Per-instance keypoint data
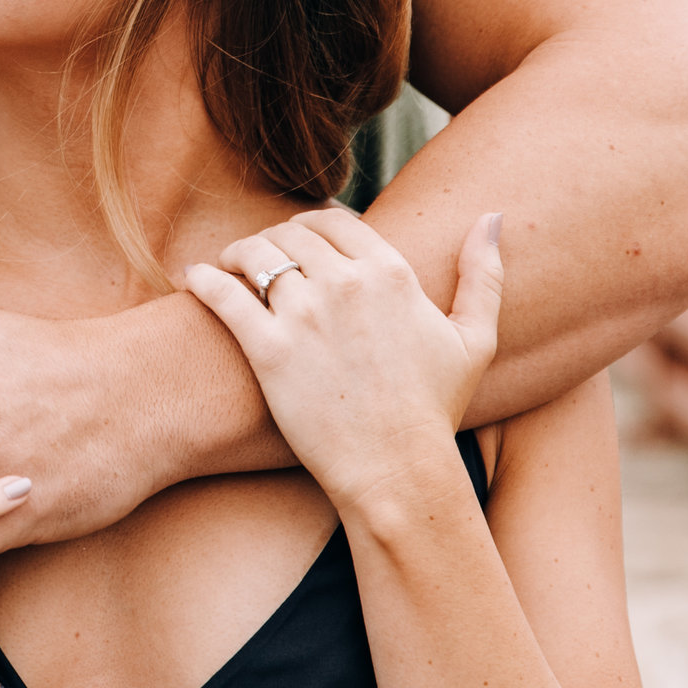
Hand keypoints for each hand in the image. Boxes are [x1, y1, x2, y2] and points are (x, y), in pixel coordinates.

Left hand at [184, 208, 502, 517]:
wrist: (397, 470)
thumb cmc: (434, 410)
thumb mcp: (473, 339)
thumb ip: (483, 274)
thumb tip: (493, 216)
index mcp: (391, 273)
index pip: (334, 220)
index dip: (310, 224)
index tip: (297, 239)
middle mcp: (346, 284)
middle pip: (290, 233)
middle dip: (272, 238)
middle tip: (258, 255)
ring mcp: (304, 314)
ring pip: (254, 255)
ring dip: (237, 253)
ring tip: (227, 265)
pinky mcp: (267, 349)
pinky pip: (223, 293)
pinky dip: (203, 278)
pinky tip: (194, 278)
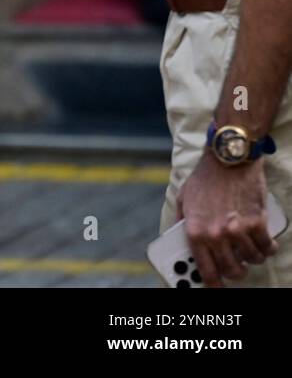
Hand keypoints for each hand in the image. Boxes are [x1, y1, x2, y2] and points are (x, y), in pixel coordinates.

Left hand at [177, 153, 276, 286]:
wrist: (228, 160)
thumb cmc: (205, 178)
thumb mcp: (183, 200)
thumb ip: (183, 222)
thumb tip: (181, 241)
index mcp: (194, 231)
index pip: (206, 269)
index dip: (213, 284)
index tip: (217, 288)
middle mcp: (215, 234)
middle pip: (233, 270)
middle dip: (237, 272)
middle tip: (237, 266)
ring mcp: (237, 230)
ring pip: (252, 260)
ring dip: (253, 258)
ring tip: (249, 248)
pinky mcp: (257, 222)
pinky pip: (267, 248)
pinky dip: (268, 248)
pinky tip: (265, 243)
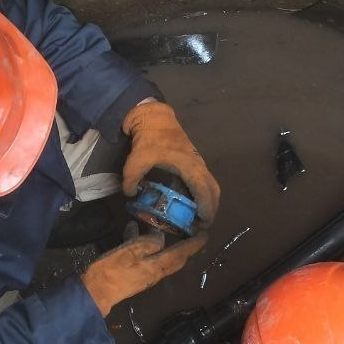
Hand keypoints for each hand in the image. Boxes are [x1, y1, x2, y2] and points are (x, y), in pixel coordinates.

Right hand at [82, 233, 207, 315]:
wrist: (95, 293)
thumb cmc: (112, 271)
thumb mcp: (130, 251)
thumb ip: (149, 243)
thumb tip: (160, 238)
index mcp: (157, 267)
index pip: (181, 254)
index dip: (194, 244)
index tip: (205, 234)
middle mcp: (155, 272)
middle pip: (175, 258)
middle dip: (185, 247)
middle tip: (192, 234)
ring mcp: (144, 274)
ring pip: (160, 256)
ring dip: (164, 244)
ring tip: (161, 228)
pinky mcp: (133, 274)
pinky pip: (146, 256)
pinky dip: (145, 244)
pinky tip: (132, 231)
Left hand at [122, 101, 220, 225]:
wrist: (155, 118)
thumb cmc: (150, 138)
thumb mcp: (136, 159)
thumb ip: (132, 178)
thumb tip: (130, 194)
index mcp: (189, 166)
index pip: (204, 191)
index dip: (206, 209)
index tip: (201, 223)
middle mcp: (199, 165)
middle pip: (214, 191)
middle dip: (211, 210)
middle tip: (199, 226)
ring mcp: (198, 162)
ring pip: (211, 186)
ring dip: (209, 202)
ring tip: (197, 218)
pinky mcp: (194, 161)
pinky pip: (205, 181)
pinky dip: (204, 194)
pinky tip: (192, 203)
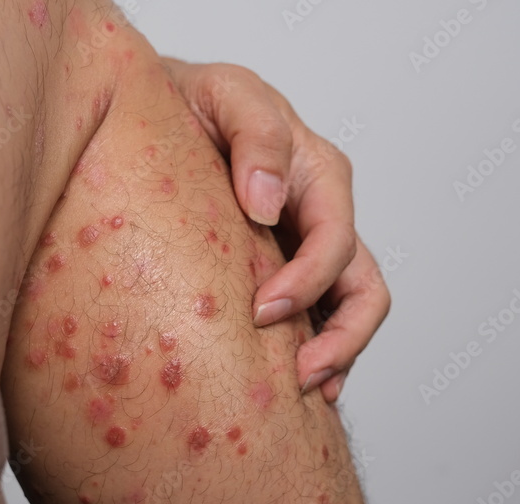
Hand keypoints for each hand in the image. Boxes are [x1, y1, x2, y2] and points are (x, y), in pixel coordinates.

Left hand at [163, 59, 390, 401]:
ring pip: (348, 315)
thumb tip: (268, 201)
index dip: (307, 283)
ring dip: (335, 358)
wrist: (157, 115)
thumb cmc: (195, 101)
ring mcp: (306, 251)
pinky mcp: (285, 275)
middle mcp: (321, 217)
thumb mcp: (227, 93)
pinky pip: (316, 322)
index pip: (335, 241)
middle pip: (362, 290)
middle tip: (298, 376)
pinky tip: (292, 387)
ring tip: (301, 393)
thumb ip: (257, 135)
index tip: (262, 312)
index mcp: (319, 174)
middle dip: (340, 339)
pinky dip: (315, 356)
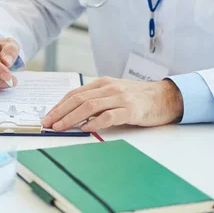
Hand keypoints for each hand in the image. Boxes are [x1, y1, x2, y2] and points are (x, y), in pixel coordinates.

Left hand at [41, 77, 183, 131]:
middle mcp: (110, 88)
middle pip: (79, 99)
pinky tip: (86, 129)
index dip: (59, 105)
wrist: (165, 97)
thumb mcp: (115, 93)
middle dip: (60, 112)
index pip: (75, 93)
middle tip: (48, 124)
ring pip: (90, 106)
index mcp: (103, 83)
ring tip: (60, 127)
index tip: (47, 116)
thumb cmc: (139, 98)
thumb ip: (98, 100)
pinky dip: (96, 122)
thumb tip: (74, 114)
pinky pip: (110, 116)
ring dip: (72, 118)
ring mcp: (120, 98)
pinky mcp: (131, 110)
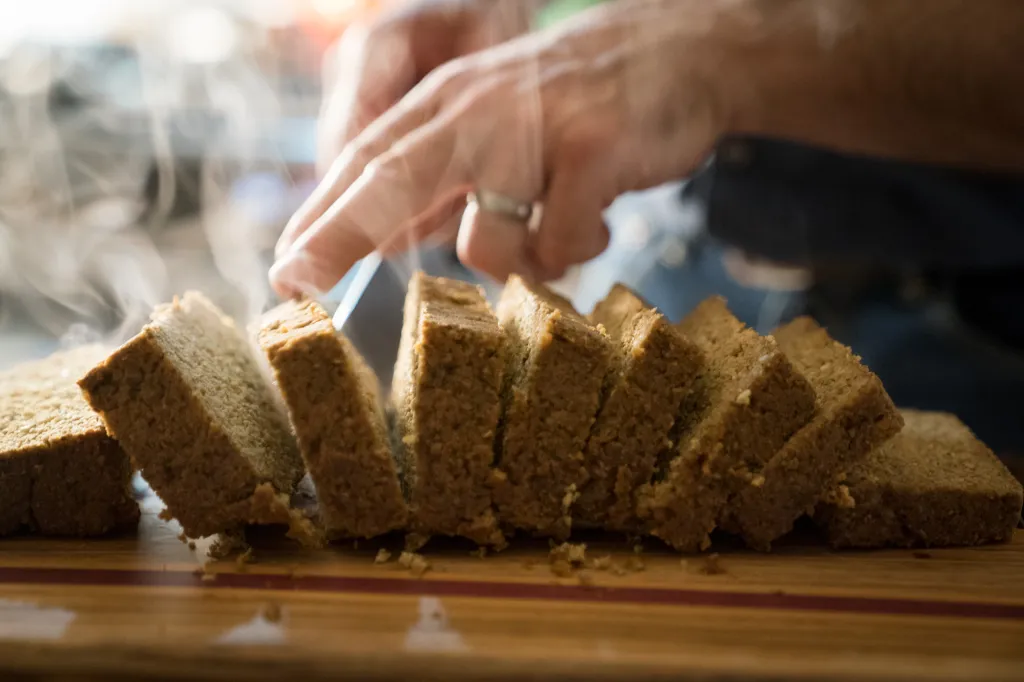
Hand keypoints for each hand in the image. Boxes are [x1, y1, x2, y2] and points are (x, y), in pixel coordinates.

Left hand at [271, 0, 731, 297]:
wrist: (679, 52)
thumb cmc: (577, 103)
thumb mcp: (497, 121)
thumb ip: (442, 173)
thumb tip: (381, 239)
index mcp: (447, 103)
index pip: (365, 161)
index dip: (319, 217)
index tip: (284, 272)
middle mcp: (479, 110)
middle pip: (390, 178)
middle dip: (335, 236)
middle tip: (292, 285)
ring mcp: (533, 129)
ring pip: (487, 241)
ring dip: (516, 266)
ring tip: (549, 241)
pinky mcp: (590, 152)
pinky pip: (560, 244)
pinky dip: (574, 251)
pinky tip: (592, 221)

---

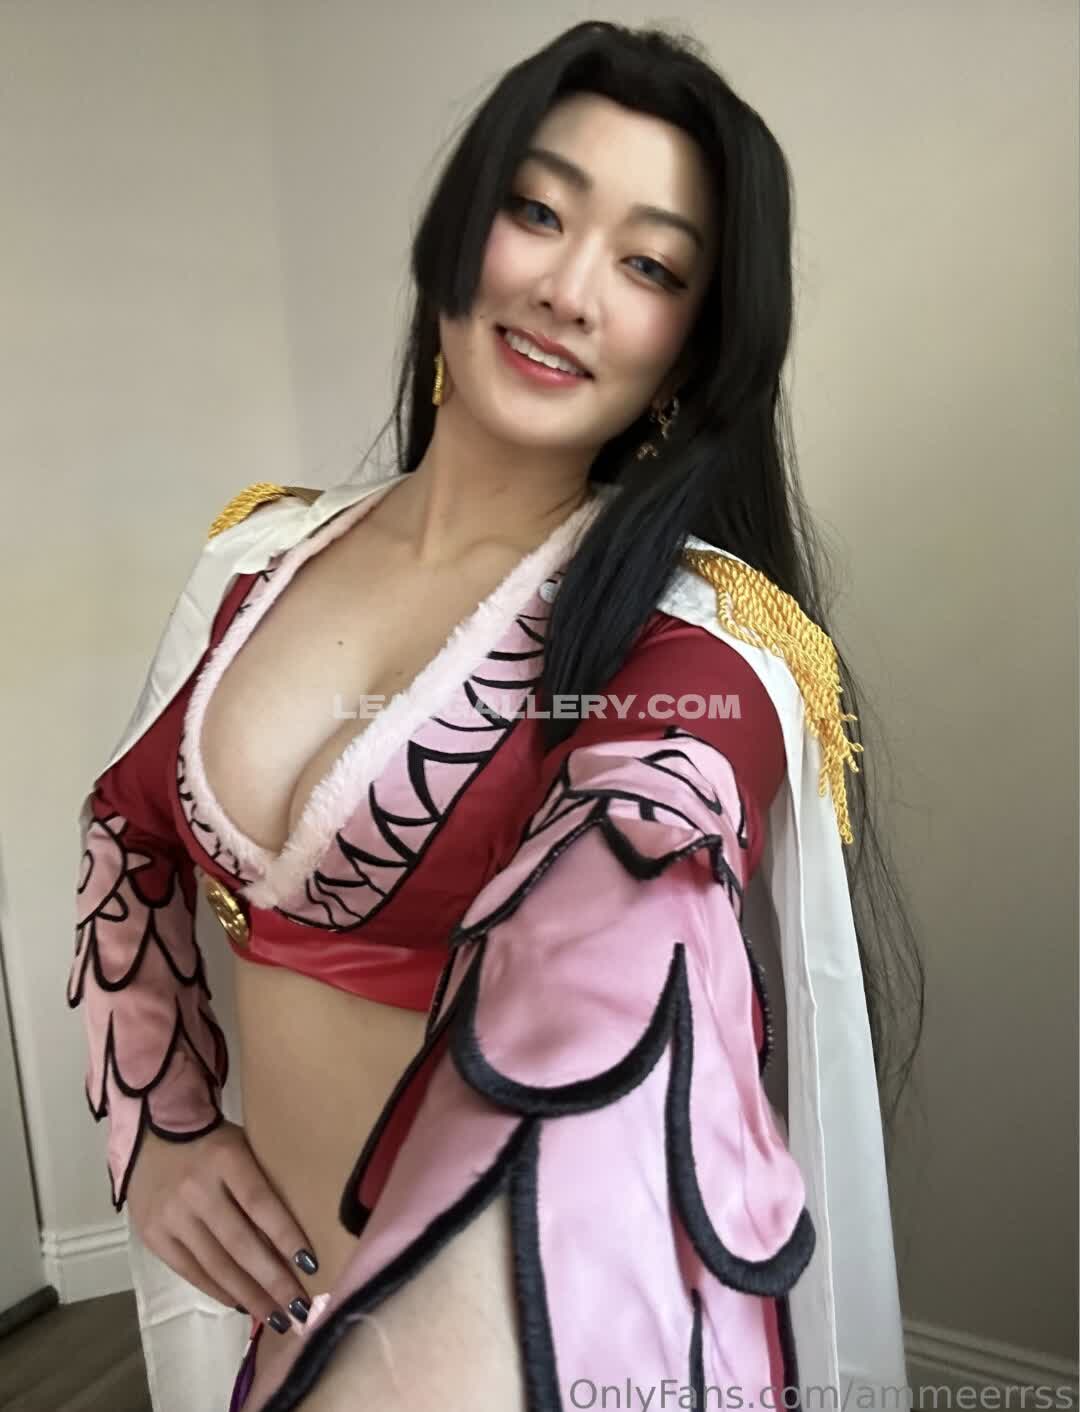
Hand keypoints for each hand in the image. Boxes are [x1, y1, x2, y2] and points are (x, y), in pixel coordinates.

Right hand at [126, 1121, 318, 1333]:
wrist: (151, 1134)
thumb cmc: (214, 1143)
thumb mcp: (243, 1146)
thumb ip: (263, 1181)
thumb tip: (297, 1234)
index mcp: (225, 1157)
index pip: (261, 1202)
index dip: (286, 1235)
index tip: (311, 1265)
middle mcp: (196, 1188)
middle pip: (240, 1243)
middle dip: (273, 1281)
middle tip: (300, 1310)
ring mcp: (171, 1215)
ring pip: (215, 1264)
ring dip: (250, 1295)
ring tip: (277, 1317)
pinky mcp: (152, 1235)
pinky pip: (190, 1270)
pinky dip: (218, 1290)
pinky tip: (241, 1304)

• Work item: Find how many lines in the records contain the string "Left", then give the number alone.

• Response area: 6